The plasmic beast lurks primarily at night, the cover of darkness combined with its unreadable magnitude granting it ample stealth to reach down through the branches and snatch up whatever it finds with barely a whisper through the leaves. Be it a missing pack animal, supply wagon or idle traveler, no sign but a rush of wind is ever heard or found in the wake of the passage of a loomer's grasp, belying its incredible size and lethargic speed. Occasionally these creatures lope their way across the border of a shadowland into Creation, carrying cold and sour stormclouds into the open Threshold plains. When caught outside of its favorable environment the illusion masking its plasmic form is easily shattered with the onset of twilight, revealing the immaterial loomer as a gargantuan and malformed humanoid skeleton clambering with all-fours across the countryside.
Its long ribs scrape the tops of trees and houses, a layer of dark cloudcover wicking over its skull from within the cavernous eye sockets and boiling out down its spine like a smoky cloak. Sometimes manifested loomers can be mistaken for approaching seasonal storms, collecting up a soaring thunderhead is it sporadically halts in mid-step with the impression of thoughtfulness for the surroundings. Many eastern tribes insist witnessing the bony limbs of a loomer pawing up the ground from a stormcloud on the horizon spells unfavorable death for all who see the beast firsthand, and ritually seal up all windows and doors until the inclement weather passes into morning.
Luckless:
There is no shortage of regrets in the Underworld, but the palpable injustice of a life which never had the option to thrive carries power all its own. The darkest of destinies shred to tatters at the descent of a newly-formed ghost, congealing on impact into litters of these snuffling, feeble creatures. Regarded by the inhabitants of the Underworld's major cities to be something of a nuisance, if not outright vermin, luckless are drawn like moths towards the light of capable and powerful beings as masters of their own fate.

• LIST OF TASKS:
1. Do these statements agree with the creature descriptions? Answer yes or no for each, quoting the words that decide it.
(a) The loomer hunts mainly during the day.
(b) Luckless are attracted to capable and powerful beings.
(c) Many eastern tribes seal their windows and doors until the bad weather passes.
2. In the creature descriptions, how do the inhabitants of the Underworld's major cities regard luckless?
3. According to the creature descriptions, why can a loomer reach down through the branches and snatch things up with barely a whisper?
The material that comes next is from a separate source and is unrelated to the creature descriptions.

• EXTRACTED DATA:

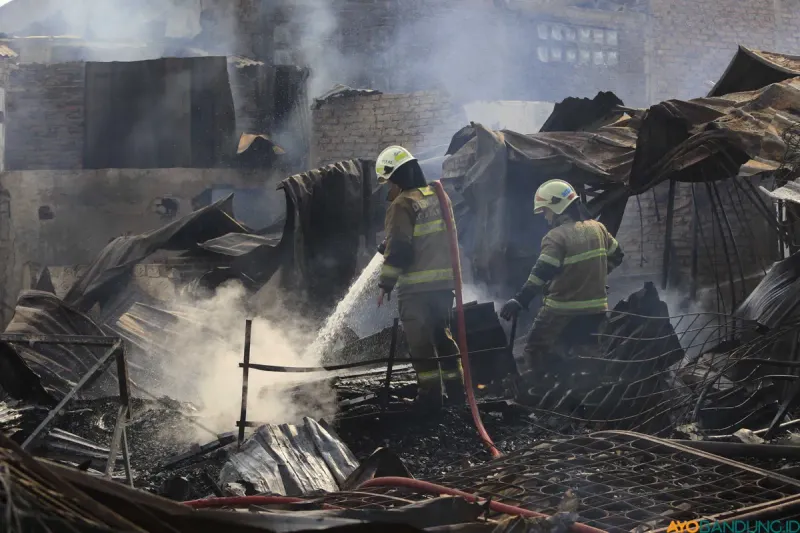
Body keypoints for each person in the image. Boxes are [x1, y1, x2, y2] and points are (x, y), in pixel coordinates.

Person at [500, 179, 624, 378]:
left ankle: (539, 391)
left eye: (546, 211)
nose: (545, 217)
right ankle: (586, 389)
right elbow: (617, 255)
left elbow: (541, 273)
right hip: (596, 309)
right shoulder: (598, 228)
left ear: (557, 206)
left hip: (561, 310)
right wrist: (594, 277)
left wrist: (519, 300)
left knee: (535, 350)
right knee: (587, 355)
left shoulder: (556, 237)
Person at [375, 145, 465, 409]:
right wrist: (390, 244)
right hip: (442, 286)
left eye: (388, 182)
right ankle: (457, 394)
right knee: (443, 339)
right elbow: (426, 238)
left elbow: (400, 250)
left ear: (396, 178)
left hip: (415, 290)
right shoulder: (438, 196)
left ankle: (430, 398)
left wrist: (385, 284)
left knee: (421, 346)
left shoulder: (402, 203)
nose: (388, 189)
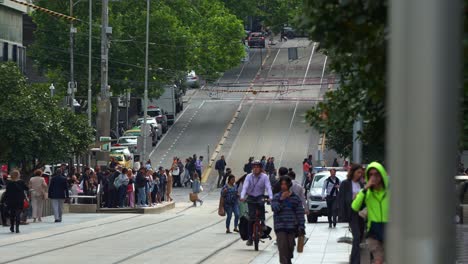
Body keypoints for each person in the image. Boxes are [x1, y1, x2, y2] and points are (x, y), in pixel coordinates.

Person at [351, 162, 389, 264]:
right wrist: (365, 189)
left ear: (381, 175)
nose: (373, 177)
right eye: (371, 174)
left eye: (376, 174)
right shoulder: (366, 193)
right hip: (374, 231)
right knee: (378, 260)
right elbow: (355, 207)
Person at [271, 176, 305, 264]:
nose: (283, 186)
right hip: (280, 226)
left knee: (290, 246)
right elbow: (275, 208)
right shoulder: (276, 197)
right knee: (282, 247)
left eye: (285, 184)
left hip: (291, 226)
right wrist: (281, 199)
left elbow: (300, 213)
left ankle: (288, 259)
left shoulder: (295, 198)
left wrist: (302, 226)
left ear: (289, 185)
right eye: (282, 184)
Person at [240, 160, 273, 246]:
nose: (255, 169)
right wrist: (242, 196)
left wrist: (271, 197)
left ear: (261, 168)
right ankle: (250, 238)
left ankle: (262, 223)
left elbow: (268, 187)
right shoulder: (248, 176)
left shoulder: (265, 177)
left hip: (260, 196)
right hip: (251, 197)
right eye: (254, 167)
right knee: (251, 218)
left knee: (261, 207)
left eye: (257, 167)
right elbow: (245, 187)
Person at [337, 164, 365, 264]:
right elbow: (341, 199)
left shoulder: (362, 184)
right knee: (356, 236)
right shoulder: (345, 184)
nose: (360, 174)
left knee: (360, 237)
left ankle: (355, 259)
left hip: (361, 214)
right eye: (358, 172)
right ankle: (355, 261)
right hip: (351, 213)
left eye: (361, 173)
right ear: (353, 172)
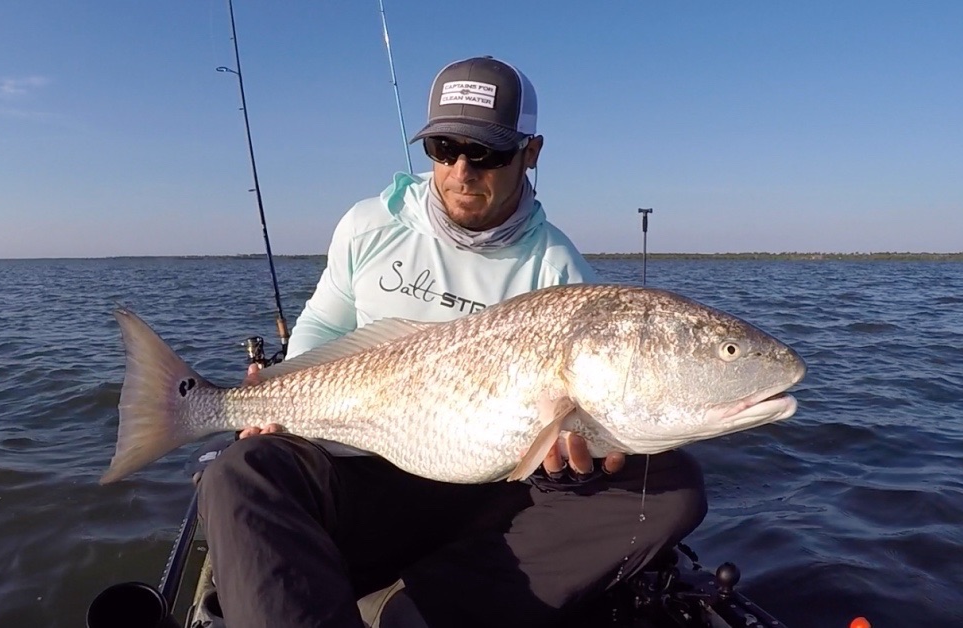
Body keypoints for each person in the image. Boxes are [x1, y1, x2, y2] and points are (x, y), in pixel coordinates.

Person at [197, 56, 707, 628]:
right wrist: (274, 395)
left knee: (670, 486)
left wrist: (577, 463)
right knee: (239, 472)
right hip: (360, 467)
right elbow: (321, 332)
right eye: (443, 149)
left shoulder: (560, 269)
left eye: (486, 152)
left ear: (531, 154)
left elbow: (573, 434)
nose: (462, 171)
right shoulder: (369, 226)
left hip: (484, 491)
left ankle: (424, 606)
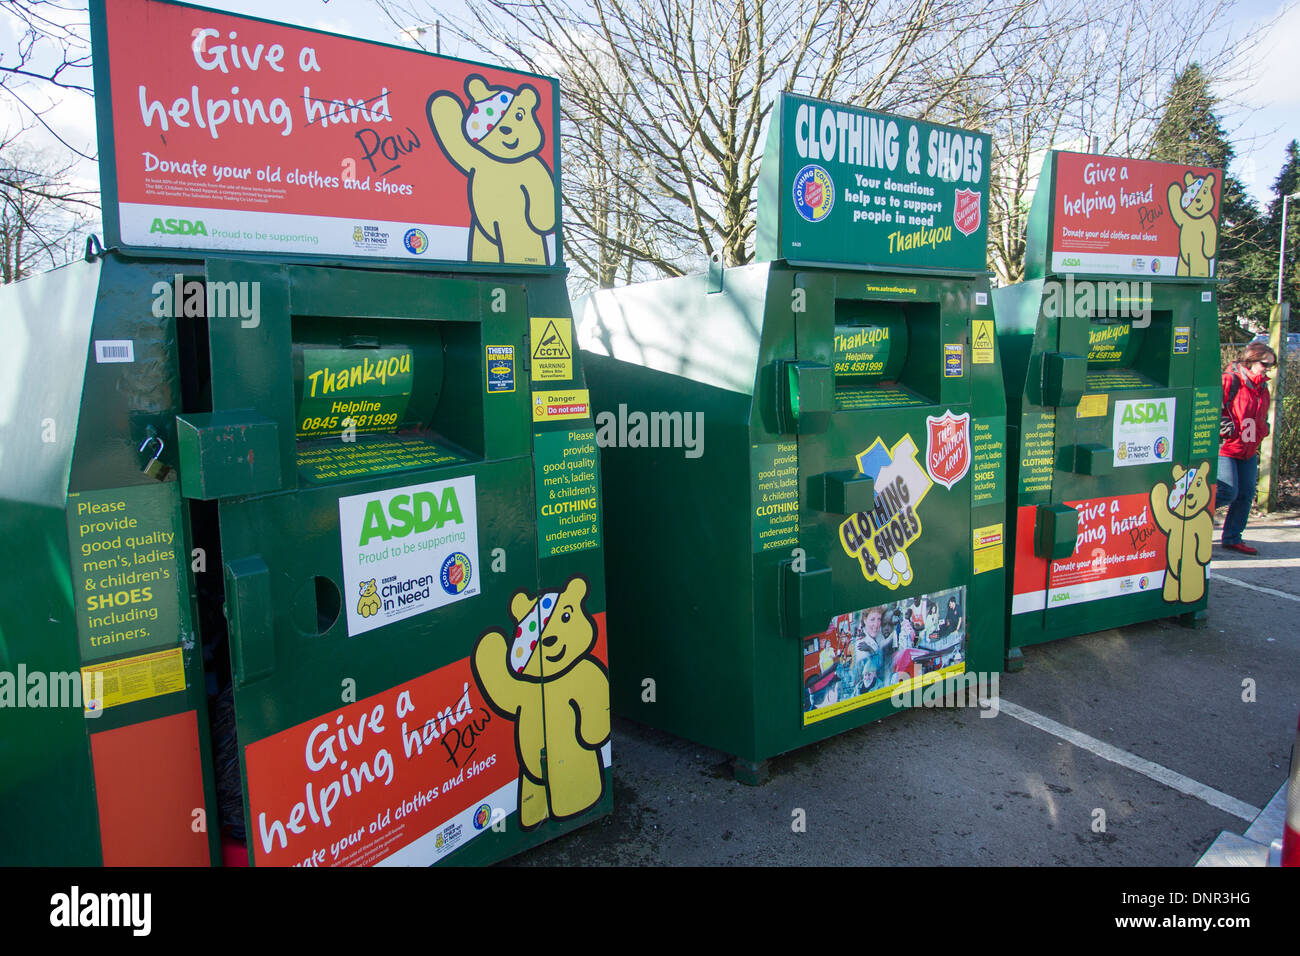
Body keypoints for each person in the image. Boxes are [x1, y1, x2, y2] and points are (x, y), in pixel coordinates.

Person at [1217, 342, 1275, 554]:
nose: (1267, 369)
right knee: (1227, 491)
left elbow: (1261, 416)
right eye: (1264, 364)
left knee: (1246, 493)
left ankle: (1232, 537)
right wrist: (1222, 426)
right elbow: (1208, 406)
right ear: (1250, 360)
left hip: (1248, 449)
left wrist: (1263, 430)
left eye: (1271, 365)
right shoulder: (1230, 380)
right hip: (1226, 448)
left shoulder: (1262, 388)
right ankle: (1188, 514)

• TASK-BY-TASK ANSWERS:
1.
(a) No: "The plasmic beast lurks primarily at night"
(b) Yes: "luckless are drawn like moths towards the light of capable and powerful beings"
(c) Yes: "ritually seal up all windows and doors until the inclement weather passes into morning"

2. They regard luckless as something of a nuisance, if not outright vermin.

3. It hunts mainly at night. The cover of darkness, combined with its unreadable magnitude, gives it ample stealth.